Estos días volví a ver La promesa de Shanghai. Quiero decir, la volví a leer. Pero en realidad la vi. Es una película que no existe. Ni existirá. Pero la veo. O la sueño. O mejor, la vislumbro. Porque verla, lo que se dice verla, duele. Duele que no exista. Duele el sueño. La promesa. Duele verla confinada en el papel. Duele cada palabra de un guión espléndido que nunca veremos en la pantalla. Duele una maravillosa película que nunca atravesará el umbral de un sueño.
DANI
A que no sabes qué es lo que más se hace
en Shanghai.
SUSANA
Ni idea.
DANI
Fumar opio. Lo vi en una película que pasaba allí.
Salían unos gángsters chinos y un casino lleno de
gente jugando a la ruleta sin parar. Todo el mundo
tenía cara de sueño. Y eso era porque fumaban opio.
Es lo que más se hace en Shanghai.
SUSANA
¿Y era bonita?
DANI
Pss... Regular.
SUSANA
La peli, no: ¡Shanghai!
DANI
Casi no se veía. Toda la historia pasaba en el casino ese.
Y cuando salía una calle siempre era de noche.
No sé por qué, pero a mí los sitios, cuando los veo
en una peli, me parece que no son de verdad.
SUSANA
A mí eso no me pasa. Y aunque me pasara,
A mí eso no me pasa. Y aunque me pasara,
me daría igual.
(Fragmento de la escena 64 de La promesa de Shanghai.)
SUSANA
Quiero que me dibujes así, como si ya estuviera curada,
igual que ella.
Señala el dibujo de Gene Tierney.
SUSANA
Me pondré un vestido verde muy bonito que tengo.
Nada de camisón ni de toquilla de lana,
nada de lo que ves. ¿Qué te parece?
(Fragmento de la escena 43 de La promesa de Shanghai.)
NARRADOR
Entonces yo aún no sabía que a pesar de crecer
y por mucho que uno mire hacia el futuro, uno
crece siempre hacia el pasado, en busca tal vez
del primer deslumbramiento.
(Fragmento de la escena 168 de La promesa de Shanghai.)
Han pasado veinte años desde que nos enteramos de que nunca veríamos La promesa de Shanghai. Vienen a cuento unas palabras de Marsé hace diez:
Uno no sabe que una película está fallida hasta que no se ha rodado, hasta que no la ve en una pantalla.
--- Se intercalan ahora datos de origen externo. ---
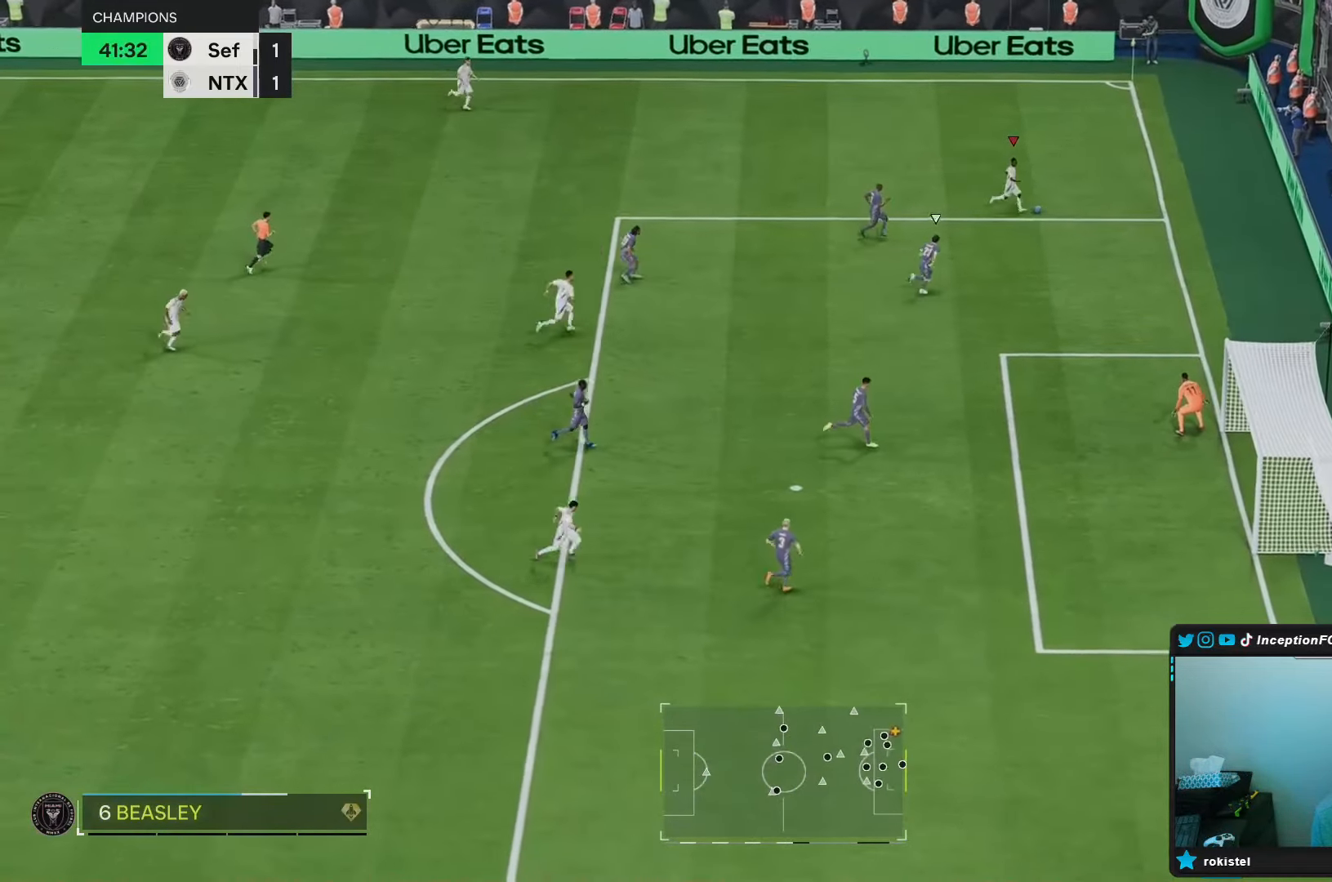
{"buttons": [], "left_stick": "center", "right_stick": "center", "events": [[200, "left_stick", "down-right"], [500, "left_stick", "center"]]}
Uno siempre espera el milagro, al ceder los derechos. La única vez que estuve seguro de que la versión cinematográfica de una novela mía sería una buena película, quizá mejor incluso que la novela [El embrujo de Shanghai] fue cuando el proyecto de adaptación estaba en manos de Víctor Erice, un director que sólo tiene obras maestras en su haber. Escribió un guión extraordinario, pero el proyecto se frustró por culpa del productor, Andrés Vicente Gómez, que no confió en el talento de Erice -y de lo cual debería avergonzarse toda la vida.Cada vez que escucho a alguien llenarse la boca con la industria del cine español, recuerdo La promesa de Shanghai como prueba fehaciente de su vuelo apocado, aliento timorato y táctica rutinaria; de su terco y mustio apego al monocultivo, de su fatuo desdén por la fértil diversidad fílmica.
Erice, que tampoco pudo llegar al sur en El sur, consiguió, al menos esta vez, regalarnos la promesa de una película (digna del más grande cineasta español vivo), la ofrenda de un viaje imaginario en la pantalla de los adentros, al fin y al cabo todos los caminos llevan a Shanghai, donde todas las historias pueden suceder.